The first significant surveys of local mounds were those by William H. Canfield (1819-1913). Sauk County's pioneering historian, and Increase A. Lapham (1811-1875). Lapham attained prominence in a number of fields; he was Wisconsin's pioneering naturalist.
The greatest concentration of mounds in Sauk County was in the area where Baraboo now is located, in fact Baraboo once was called "Mound City." This appellation today would elicit only quizzical stares. Here are comparable numbers of mounds for then (the early surveys) and now (my field surveys) for 16 of Sauk County's 22 townships (I have no definite information for the remaining 6 townships): Baraboo - 230 and 25; Greenfield - 54 and 14; Fairfield - 82 and 7; Sumpter - 86 and 1; Merrimac - 142 and 12; Prairie du Sac - 69 and 15; Woodland - 2 and 0; LaValle - 20 and 1; Dellona - approximately 30 and 0; Delton - 87 and 9; Excelsior - approximately 30 and 0; Reedsburg - approximately 17 and 6; Ironton - 2? and apparently 0; Franklin - several and 0; Troy - approximately 45 and 5; and Spring Green - 52 and 9. For the 100 or so mounds in the entire county, just several dozen (merely 3-4 per cent of the original number) are in decent shape. Again and again in my notes I find the distressing annotation, "destroyed" or "no trace" or "couldn't find them." It becomes almost a litany, so that the annotation, "still there," is like a breath of fresh air.

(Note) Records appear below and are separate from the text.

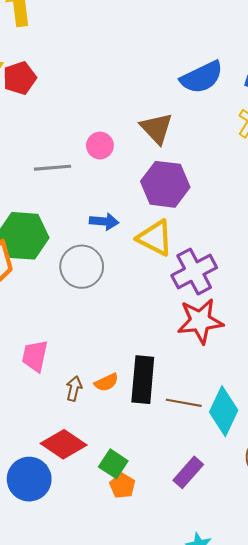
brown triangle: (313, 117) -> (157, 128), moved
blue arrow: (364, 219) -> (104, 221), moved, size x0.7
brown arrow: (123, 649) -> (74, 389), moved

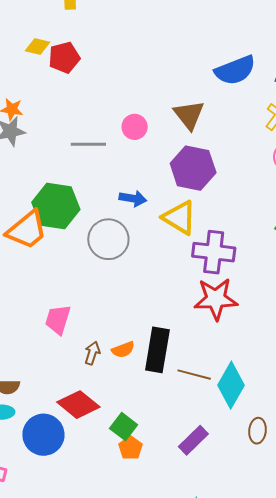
purple cross: (194, 272) -> (214, 252), turned 30

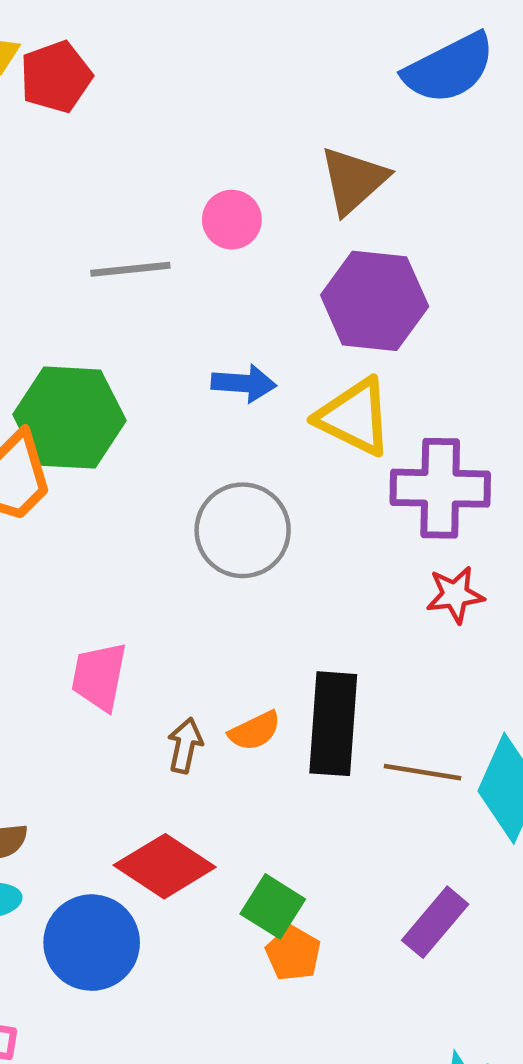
brown triangle: (189, 115) -> (353, 180), turned 32
gray circle: (108, 239) -> (243, 530), moved
red star: (216, 299) -> (455, 595), size x0.6

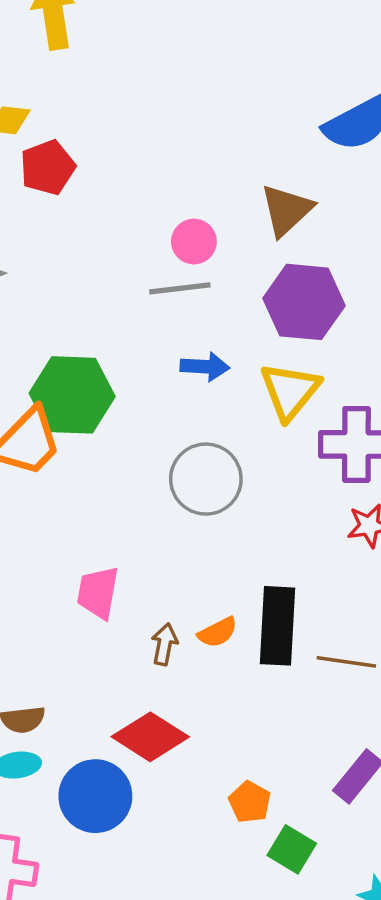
red pentagon: (56, 77) -> (48, 167), moved
gray line: (130, 269) -> (180, 288), moved
yellow triangle: (354, 417) -> (290, 391), turned 44
green square: (273, 906) -> (292, 849), moved

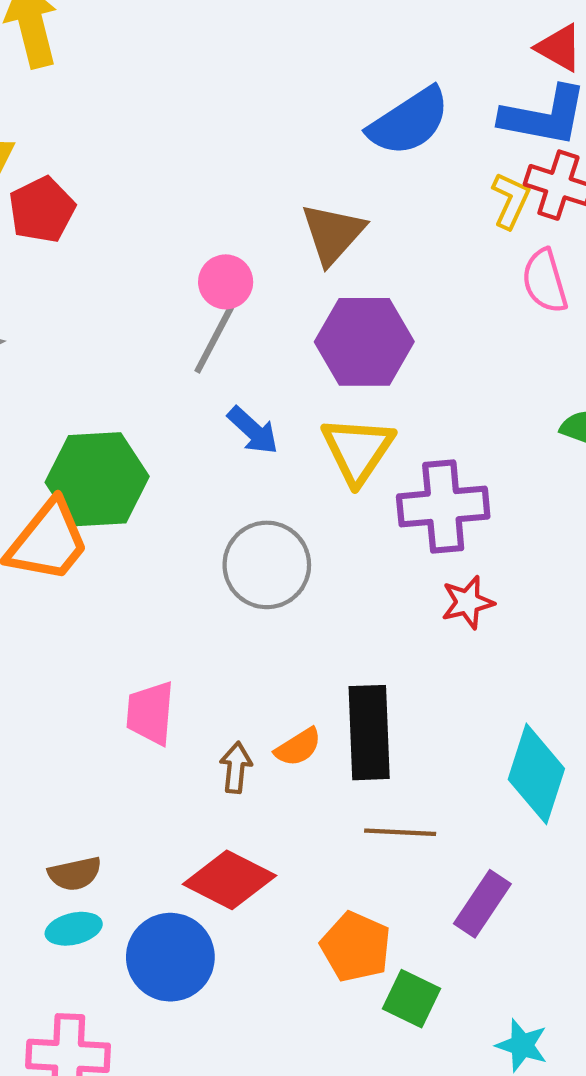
gray line: (180, 288) -> (214, 340), turned -50
blue arrow: (205, 367) -> (253, 430), turned 45
brown line: (346, 662) -> (400, 832), moved
orange pentagon: (250, 802) -> (356, 947), size x1.4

Most mounds were and are on private property, but without exception I was granted permission to enter private land, in fact sometimes the landowner joined me in the search. These were the extremes: one landowner saying, "all that information is in the Courthouse," and another landowner as an old man showing me mounds while informing me that as a child he accompanied his father when he showed Arlow B. Stout the mounds on the property.
So when I review my field surveys of over 30 years ago, what comes to mind? Sadness mainly, coupled with the thought that it was inevitable. The following rather casual note appeared in the Baraboo Republic for 4- October 1876: "We are informed that Mr. Hugh Edwards, living near Butterfield's Bridge [by the Lower Narrows along SH33], recently plowed down an ancient mound in which he found the remains of a number of human beings." As Oswald Ragatz, an early settler in Honey Creek Township, remarked, "I suppose we should not have destroyed them. But they were then regarded merely as obstacles to cultivation, and everybody plowed them down."

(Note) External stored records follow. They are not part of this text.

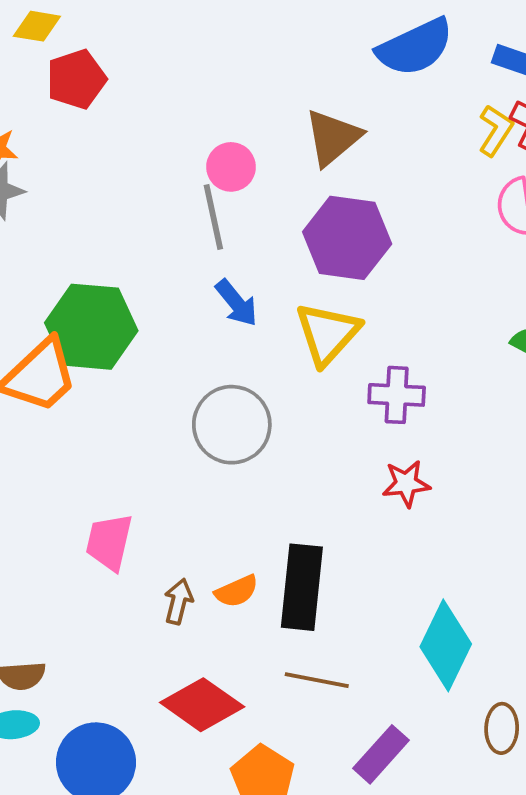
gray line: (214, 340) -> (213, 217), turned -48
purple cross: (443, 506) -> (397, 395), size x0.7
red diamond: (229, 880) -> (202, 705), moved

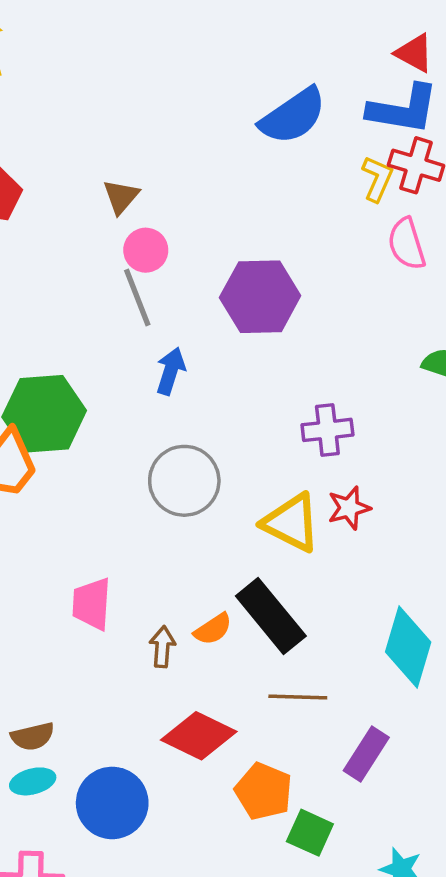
brown triangle: (333, 137) -> (121, 197), moved, size x0.7
blue arrow: (237, 303) -> (171, 371), turned -114
yellow triangle: (327, 334) -> (291, 523), moved, turned -36
black rectangle: (302, 587) -> (271, 616), turned -36

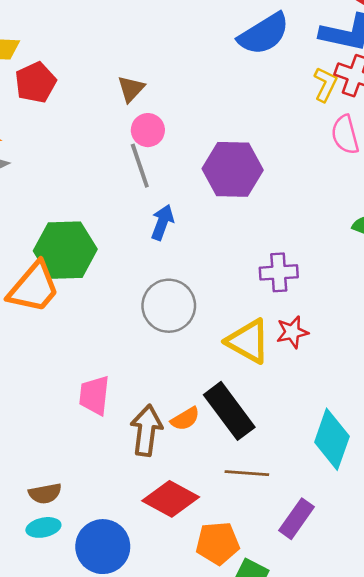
brown arrow: (162, 647) -> (146, 430), size x1.6
orange pentagon: (264, 791) -> (218, 543), turned -30

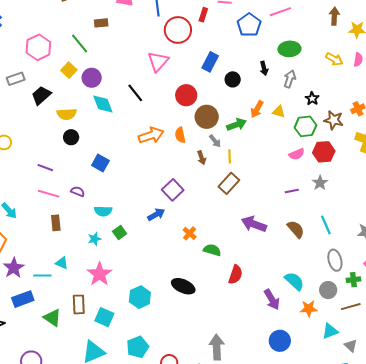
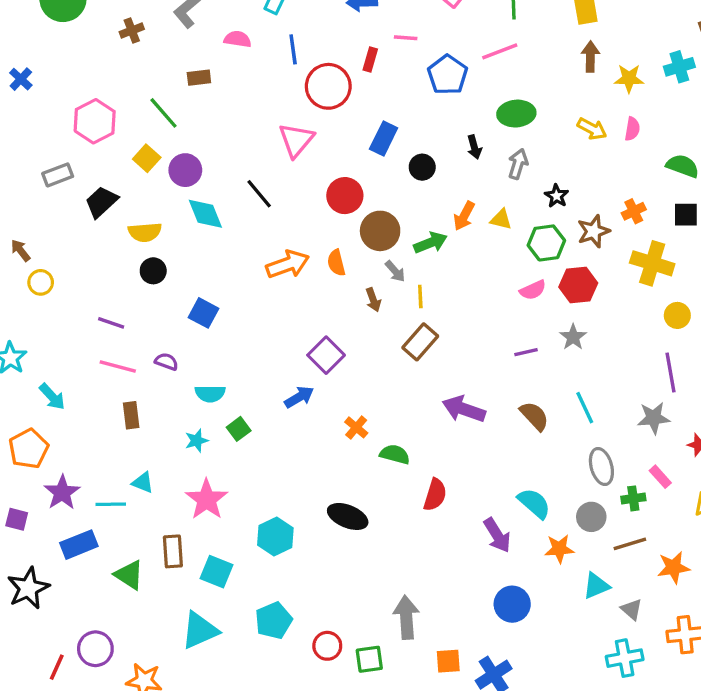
brown star: (334, 120) -> (593, 231), turned -30

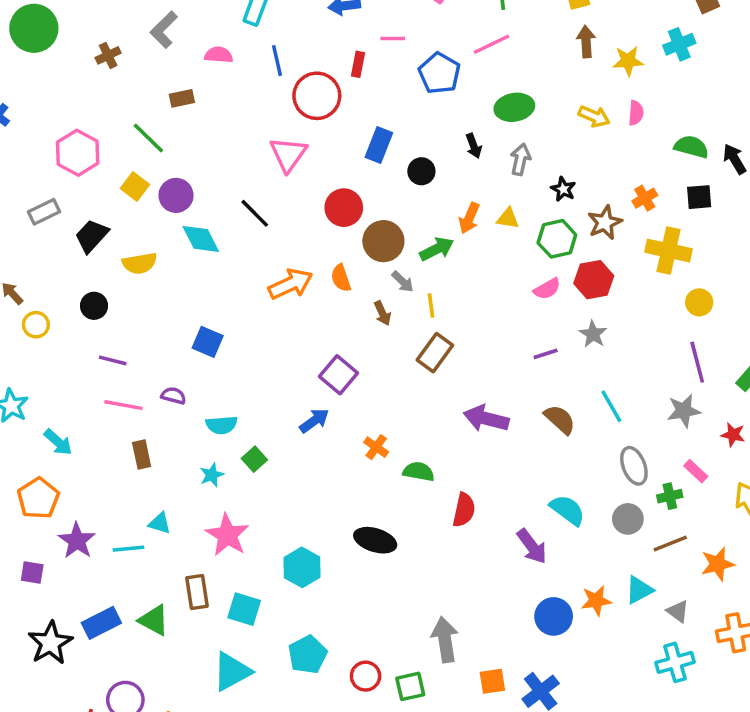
black circle: (153, 271) -> (94, 306), moved
blue rectangle: (79, 545) -> (101, 623), moved
orange star: (559, 549) -> (596, 601), moved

If you'd like to see mounds, stop at the Nature Center in Devil's Lake State Park and pick up a copy of the Indian Mounds Nature Tour, or visit the Kingsley Bend Mound Group along the west side of US16 south of Wisconsin Dells. And for detailed information on mounds, see the book, Indian Mounds of Wisconsin (Birmingham and Eisenberg, 2000).
Birmingham, R.A. and L.E. Eisenberg. 2000. Indian Mounds of Wisconsin. University of Wisconsin Press, Madison WI, 245 pages.

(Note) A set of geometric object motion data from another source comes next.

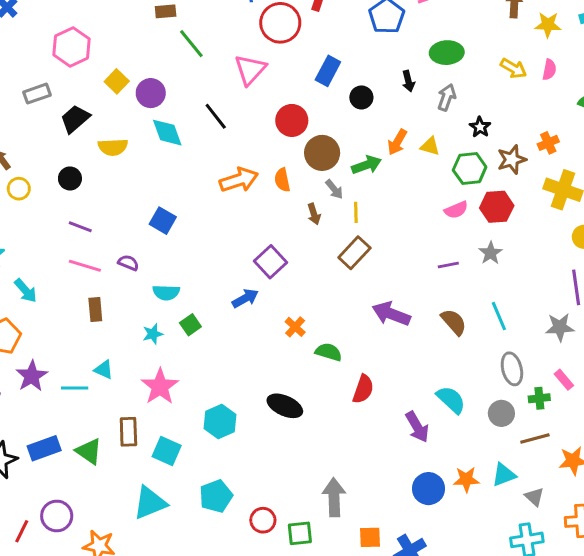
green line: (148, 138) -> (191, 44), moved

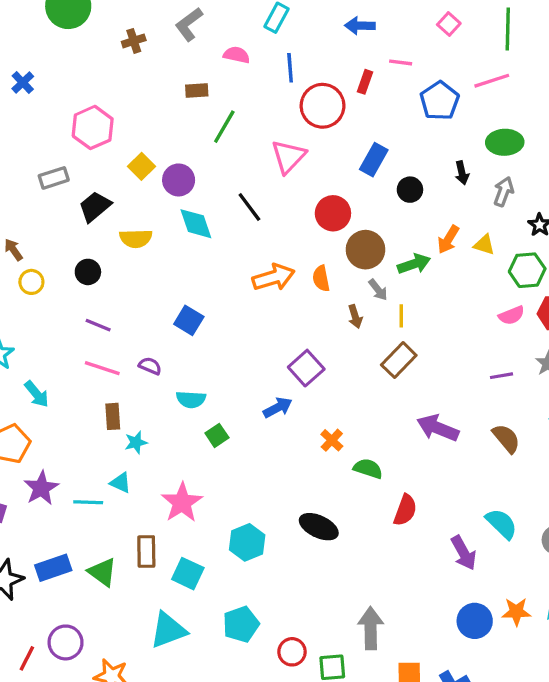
green line: (191, 44) -> (224, 127), turned 68
cyan star: (153, 334) -> (136, 442), moved

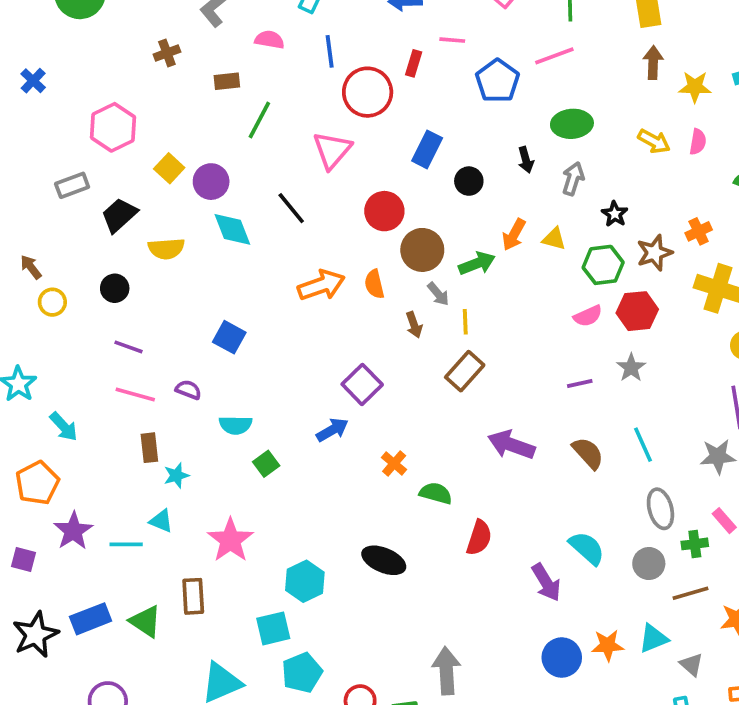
brown cross: (134, 41) -> (167, 53), moved
cyan square: (188, 574) -> (273, 628), moved, turned -36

Cole, H.E. 1922. Summary of the Archeology of Western Sauk County. Wisconsin Archeologist, Volume 1, Number 3, New Series, pages 81-112.
Lange, K.I. 1976 (latest printing 2001). A County Called Sauk: A Human History of Sauk County, Wisconsin. Worzalla Publishing Company, Stevens Point, 'WI, 168 pages (Chapter 3).
Stout, A.B. 1906. Summary of the Archaeology of Eastern Sauk County. Wisconsin Archeologist, Volume 5, Number 2, pages 227-288.